One of the most vibrant nightclubs in Albuquerque transformed into a community classroom Sunday afternoon, complete with a presentation and true/false interactive quiz questions.
The Transgender Resource Center of New Mexico (TGRC) hosted the Trans 101 workshop in the Side Effex restaurant and bar. Adrien Lawyer, co-director of the TGRC, led the training, which included information about basic terms, definitions and concepts related to people who are transgender.
"A trans person has an internal gender — what they know to be true about their gender on the inside — that doesn't match up with the sex they were designated with at birth," Lawyer said.
He later explained that calling non-trans or cisgender people "normal" implies being transgender is not normal. Lawyer estimates that approximately 3% of the population is transgender and, historically, every population around the globe has had gender non-conforming and trans members.
"Non-binary is not new," Lawyer said. "We know that there are indigenous cultures (who) have words in their own indigenous languages for up to five different gender classifications for people — not two. The gender binary is actually a newer and more modern idea."
Lawyer said it's important for people who identify with the gender they were assigned at birth to identify themselves as cisgender.
"If you are not trans you are probably cis ... if you are cis and you don't like to be called cis, then I would ask to you to think more about that later. (Ask yourself) why is that upsetting?" said Lawyer.
He continued, "(cis) is not an insult — it is a value neutral term."
The training wasn't just about using language in a more supportive way. Lawyer also touched on the dangers that transgender people encounter on a daily basis.
Sylvia Rivera, a prominent Latina transgender rights activist from New York City, "lived on the street for much of her life," Lawyer said. "She was engaged in survival economies just trying to get by. She often had to hustle just to survive and still she thought a lot about — and put herself on the line for — the safety of other people."
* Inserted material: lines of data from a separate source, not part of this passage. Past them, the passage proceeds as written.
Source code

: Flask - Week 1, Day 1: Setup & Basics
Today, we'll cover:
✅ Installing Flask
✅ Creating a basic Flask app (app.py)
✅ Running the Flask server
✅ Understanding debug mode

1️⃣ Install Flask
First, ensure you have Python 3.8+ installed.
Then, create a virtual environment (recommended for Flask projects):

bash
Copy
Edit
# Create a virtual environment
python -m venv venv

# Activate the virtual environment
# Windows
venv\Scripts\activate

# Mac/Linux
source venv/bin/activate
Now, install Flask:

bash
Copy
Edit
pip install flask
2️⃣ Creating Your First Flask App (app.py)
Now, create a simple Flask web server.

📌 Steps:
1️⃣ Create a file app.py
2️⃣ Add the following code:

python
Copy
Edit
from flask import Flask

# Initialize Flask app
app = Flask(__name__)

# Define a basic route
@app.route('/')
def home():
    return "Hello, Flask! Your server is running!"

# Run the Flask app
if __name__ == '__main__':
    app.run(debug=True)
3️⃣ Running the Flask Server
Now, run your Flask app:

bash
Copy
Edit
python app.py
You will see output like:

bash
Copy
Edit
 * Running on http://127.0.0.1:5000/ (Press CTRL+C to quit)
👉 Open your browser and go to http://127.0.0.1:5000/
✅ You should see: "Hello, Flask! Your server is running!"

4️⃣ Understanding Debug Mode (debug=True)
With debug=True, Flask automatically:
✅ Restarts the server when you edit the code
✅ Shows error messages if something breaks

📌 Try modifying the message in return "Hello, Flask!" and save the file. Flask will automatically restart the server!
"According to the results of (a) national transgender discrimination study, 16% of all transgender people are or have been involved in survival economies — such as sex work or drug trade," reported Matthew Bakko in his 2018 Sexuality Research and Social Policy study. "In comparison to other transgender people, those involved in survival economies experience nearly double the rate of unemployment, homelessness, drug use, HIV infection and suicide attempts."
Every two years, the New Mexico Department of Health and the Public Education Department — with technical assistance from the University of New Mexico Prevention Research Center — conduct a survey of public high school students about risk behaviors and resilience (protective) factors.
The most recent survey revealed grim outcomes for young transgender people in New Mexico.
"Compared to cisgender students, those who identified as transgender, genderqueer or genderfluid, or were not sure of their gender identity, were at a much higher risk for housing instability, suicidal behaviors, substance use and being victims of bullying and sexual violence," the 2017 survey said.
Lawyer said he hoped that in the next 50 years, being transgender will be seen as other minority populations like being left-handed or red-headed.
The TGRC Drop-In Center is open Monday through Friday from 1-6 p.m. They offer free meals, clothes, confidential HIV testing, syringe exchange, support groups and a computer lab for gender non-conforming people.